▸ **What you are asked to do**
Wherever "elbow" turns up in the entries, copy out the line that holds it.

▸ **Entries provided**
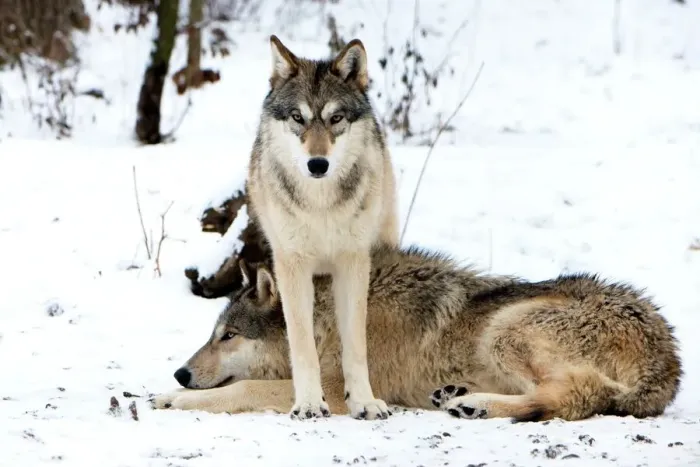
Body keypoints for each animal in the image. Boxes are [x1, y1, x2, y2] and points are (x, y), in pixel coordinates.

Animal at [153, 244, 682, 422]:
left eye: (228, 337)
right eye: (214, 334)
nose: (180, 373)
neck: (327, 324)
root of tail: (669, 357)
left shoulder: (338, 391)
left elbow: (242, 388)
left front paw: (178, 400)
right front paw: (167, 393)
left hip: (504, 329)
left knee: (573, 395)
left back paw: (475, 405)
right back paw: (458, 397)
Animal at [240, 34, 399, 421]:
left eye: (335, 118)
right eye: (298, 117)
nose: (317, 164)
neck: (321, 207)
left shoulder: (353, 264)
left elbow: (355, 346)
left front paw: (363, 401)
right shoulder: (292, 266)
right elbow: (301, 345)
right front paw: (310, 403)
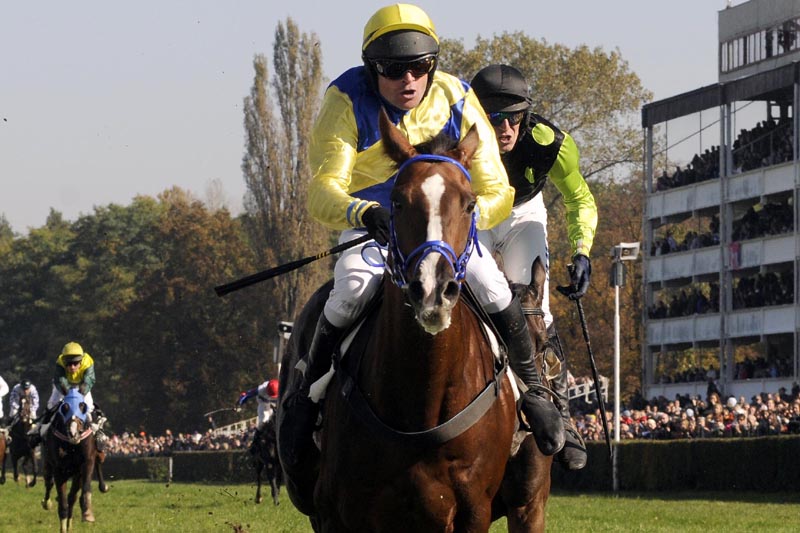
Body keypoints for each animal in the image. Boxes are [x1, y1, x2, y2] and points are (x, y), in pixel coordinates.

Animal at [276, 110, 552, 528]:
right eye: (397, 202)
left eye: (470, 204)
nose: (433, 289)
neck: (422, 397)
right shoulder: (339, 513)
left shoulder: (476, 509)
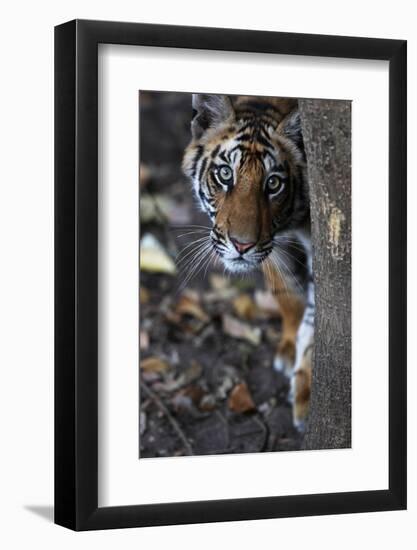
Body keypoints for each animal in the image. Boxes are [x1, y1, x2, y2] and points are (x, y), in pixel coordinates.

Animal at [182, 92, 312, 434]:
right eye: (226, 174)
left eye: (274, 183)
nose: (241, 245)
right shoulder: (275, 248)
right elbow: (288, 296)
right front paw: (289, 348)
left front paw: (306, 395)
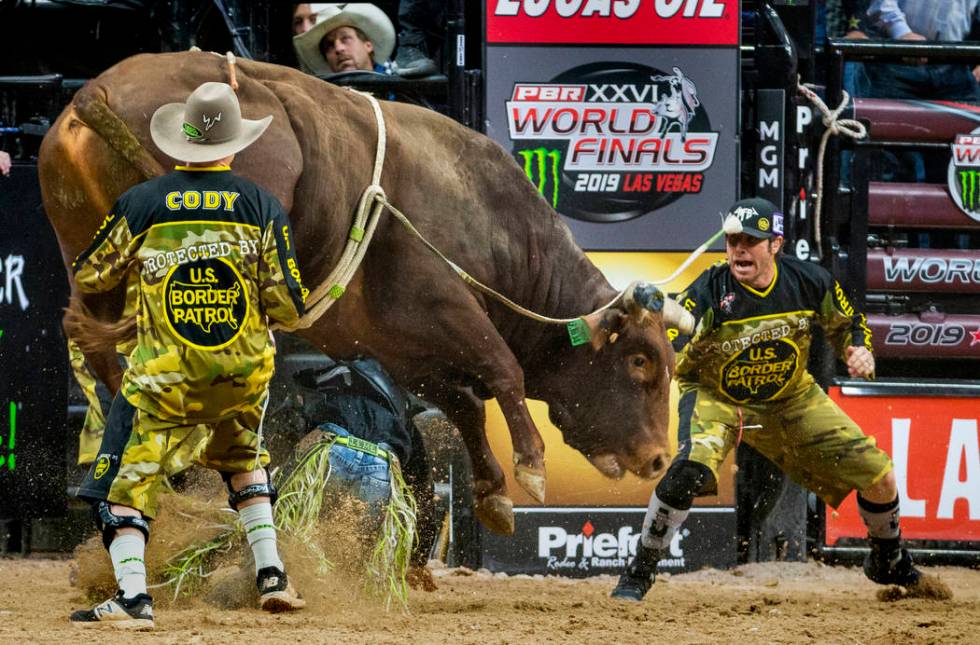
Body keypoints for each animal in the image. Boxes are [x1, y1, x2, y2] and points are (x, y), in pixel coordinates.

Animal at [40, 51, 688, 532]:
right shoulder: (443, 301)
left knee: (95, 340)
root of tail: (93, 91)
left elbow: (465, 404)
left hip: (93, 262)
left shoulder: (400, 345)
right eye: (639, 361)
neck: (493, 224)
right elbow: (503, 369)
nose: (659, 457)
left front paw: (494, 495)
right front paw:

▸ **Output**
left elbow: (242, 388)
left elbow: (355, 346)
right elbow: (301, 345)
right elbow: (288, 296)
left elbow: (465, 404)
right elbow: (503, 369)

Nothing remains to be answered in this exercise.